続きを表示(約 3,200 文字)【背景技術】
【0002】
ハマダラカによって媒介される熱帯熱マラリアは、アフリカ諸国を中心に年間で約2億人の感染者と60万人を超える犠牲者を出している。犠牲者は、5歳以下の小児が60~80%を占めるといわれており、また、同地域の多くの妊産婦が妊娠マラリアの危険にさらされており、年間約20万人の胎児が犠牲となっているともいわれている。効果的なマラリアワクチンによる小児等のマラリア予防はグローバルヘルスの最大の関心事の一つである。さらに、健康被害のみならずアフリカ諸国の経済及び発展を大きく妨げていることも問題視されている。

データ行一覧:

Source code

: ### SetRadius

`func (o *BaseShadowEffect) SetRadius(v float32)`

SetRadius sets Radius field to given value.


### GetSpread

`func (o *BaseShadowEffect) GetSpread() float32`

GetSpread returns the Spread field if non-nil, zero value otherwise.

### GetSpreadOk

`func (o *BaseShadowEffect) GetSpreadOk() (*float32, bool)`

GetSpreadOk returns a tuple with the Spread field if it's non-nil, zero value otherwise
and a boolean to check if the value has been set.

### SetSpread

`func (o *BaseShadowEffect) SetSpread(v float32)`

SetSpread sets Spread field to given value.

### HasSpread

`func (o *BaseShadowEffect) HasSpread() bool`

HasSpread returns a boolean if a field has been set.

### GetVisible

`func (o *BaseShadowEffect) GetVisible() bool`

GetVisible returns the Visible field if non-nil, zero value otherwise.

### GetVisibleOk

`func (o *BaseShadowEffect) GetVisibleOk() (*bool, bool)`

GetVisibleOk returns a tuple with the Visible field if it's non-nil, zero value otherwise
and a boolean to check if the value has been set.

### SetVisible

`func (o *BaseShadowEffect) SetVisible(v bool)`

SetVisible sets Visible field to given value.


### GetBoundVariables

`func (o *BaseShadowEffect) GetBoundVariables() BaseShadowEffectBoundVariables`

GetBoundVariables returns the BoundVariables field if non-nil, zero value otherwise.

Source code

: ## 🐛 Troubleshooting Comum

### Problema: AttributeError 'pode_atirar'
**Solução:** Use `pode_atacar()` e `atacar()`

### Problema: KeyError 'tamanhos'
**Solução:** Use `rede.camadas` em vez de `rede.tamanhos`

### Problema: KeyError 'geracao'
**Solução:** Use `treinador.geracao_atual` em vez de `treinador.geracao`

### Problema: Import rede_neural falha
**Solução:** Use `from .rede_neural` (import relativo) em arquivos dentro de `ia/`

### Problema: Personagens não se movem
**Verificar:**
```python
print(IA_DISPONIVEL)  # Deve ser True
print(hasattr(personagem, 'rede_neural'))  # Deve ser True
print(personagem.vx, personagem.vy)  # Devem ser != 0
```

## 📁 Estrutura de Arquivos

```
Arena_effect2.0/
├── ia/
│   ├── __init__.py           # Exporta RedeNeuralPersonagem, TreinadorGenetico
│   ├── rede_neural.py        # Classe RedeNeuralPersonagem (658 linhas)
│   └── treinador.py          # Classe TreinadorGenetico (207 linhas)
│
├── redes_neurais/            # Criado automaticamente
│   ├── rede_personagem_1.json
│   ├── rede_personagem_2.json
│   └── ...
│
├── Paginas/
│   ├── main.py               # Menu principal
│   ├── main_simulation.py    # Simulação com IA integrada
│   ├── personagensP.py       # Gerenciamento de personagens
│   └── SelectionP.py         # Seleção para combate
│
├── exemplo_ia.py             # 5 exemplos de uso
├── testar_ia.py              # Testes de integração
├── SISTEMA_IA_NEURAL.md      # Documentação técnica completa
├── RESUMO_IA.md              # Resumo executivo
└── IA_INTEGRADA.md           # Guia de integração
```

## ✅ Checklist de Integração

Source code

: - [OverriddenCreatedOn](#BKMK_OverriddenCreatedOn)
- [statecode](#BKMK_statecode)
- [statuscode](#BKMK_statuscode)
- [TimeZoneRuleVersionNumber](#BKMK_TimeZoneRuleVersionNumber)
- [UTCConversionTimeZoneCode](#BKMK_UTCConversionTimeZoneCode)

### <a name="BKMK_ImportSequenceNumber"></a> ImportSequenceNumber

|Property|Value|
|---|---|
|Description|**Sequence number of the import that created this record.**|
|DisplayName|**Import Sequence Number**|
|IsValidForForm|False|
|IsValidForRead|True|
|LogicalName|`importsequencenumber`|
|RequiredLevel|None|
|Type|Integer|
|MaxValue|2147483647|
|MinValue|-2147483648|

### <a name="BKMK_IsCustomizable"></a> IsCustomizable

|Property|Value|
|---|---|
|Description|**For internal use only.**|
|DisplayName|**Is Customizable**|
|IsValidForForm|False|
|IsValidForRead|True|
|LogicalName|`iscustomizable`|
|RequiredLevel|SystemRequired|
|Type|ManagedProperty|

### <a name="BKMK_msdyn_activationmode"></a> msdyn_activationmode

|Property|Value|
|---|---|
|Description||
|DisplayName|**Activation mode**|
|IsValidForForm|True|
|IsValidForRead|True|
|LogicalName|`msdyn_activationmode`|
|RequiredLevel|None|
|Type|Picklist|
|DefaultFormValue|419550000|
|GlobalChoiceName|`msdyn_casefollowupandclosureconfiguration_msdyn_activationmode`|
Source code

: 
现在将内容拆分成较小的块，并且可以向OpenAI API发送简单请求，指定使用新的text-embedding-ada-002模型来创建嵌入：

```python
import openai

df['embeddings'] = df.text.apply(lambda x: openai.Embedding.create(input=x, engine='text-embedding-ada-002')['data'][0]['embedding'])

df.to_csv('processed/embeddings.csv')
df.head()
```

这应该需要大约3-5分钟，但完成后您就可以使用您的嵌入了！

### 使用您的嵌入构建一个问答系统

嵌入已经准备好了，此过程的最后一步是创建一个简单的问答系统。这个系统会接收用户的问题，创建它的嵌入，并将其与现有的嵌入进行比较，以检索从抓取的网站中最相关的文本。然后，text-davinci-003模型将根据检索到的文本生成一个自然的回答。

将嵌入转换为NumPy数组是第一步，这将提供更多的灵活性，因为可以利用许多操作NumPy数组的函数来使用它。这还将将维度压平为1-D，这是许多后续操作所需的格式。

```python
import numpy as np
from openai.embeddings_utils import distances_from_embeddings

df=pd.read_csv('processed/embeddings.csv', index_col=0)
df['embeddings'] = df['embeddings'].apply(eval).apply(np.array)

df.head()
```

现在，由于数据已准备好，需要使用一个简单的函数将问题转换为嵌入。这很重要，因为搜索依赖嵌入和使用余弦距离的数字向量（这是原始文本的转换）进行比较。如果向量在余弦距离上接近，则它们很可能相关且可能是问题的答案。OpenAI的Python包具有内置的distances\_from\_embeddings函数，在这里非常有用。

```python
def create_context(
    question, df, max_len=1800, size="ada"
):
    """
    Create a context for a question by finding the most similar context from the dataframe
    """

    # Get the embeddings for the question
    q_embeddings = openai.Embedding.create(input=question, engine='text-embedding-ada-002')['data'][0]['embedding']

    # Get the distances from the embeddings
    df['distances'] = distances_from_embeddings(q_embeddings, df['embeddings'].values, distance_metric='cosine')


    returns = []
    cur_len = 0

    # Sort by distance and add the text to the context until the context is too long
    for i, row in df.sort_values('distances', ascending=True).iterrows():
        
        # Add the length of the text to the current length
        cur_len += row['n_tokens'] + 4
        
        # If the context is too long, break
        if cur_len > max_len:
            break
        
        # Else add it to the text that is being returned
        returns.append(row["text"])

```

課題 1: 本文から、「続きを表示(約 3,200 文字)【背景技術】」から「いることも問題視されている。」まで(両端の語句を含む)を一字一句変えずに抜き出してください。
課題 2:
本文をもとに、次の問いに答えてください。
(a) 熱帯熱マラリアの年間の感染者数は約何人か。
(b) 犠牲者のうち5歳以下の小児が占める割合はどれくらいといわれているか。
(c) 年間に犠牲となっている胎児は約何人といわれているか。
課題 3: 本文の「ハマダラカによって媒介される」で始まる段落を、主な事実を残して箇条書きにまとめてください。
データの行は、どの作業にも使いません。

記述回答 1:
続きを表示(約 3,200 文字)【背景技術】
【0002】
ハマダラカによって媒介される熱帯熱マラリアは、アフリカ諸国を中心に年間で約2億人の感染者と60万人を超える犠牲者を出している。犠牲者は、5歳以下の小児が60~80%を占めるといわれており、また、同地域の多くの妊産婦が妊娠マラリアの危険にさらされており、年間約20万人の胎児が犠牲となっているともいわれている。効果的なマラリアワクチンによる小児等のマラリア予防はグローバルヘルスの最大の関心事の一つである。さらに、健康被害のみならずアフリカ諸国の経済及び発展を大きく妨げていることも問題視されている。

記述回答 2:
(a) 約2億人
(b) 60~80%
(c) 約20万人

記述回答 3:
- ハマダラカが媒介する熱帯熱マラリアでは、アフリカ諸国を中心に年間約2億人が感染し、60万人を超える犠牲者が出ている。
- 犠牲者の60~80%は5歳以下の小児とされる。
- 同地域では多くの妊産婦が妊娠マラリアの危険にさらされ、年間約20万人の胎児が犠牲になっているとされる。
- 効果的なマラリアワクチンによる小児等の予防は、グローバルヘルスの最大の関心事の一つである。
- 健康被害に加え、アフリカ諸国の経済と発展を大きく妨げている点も問題視されている。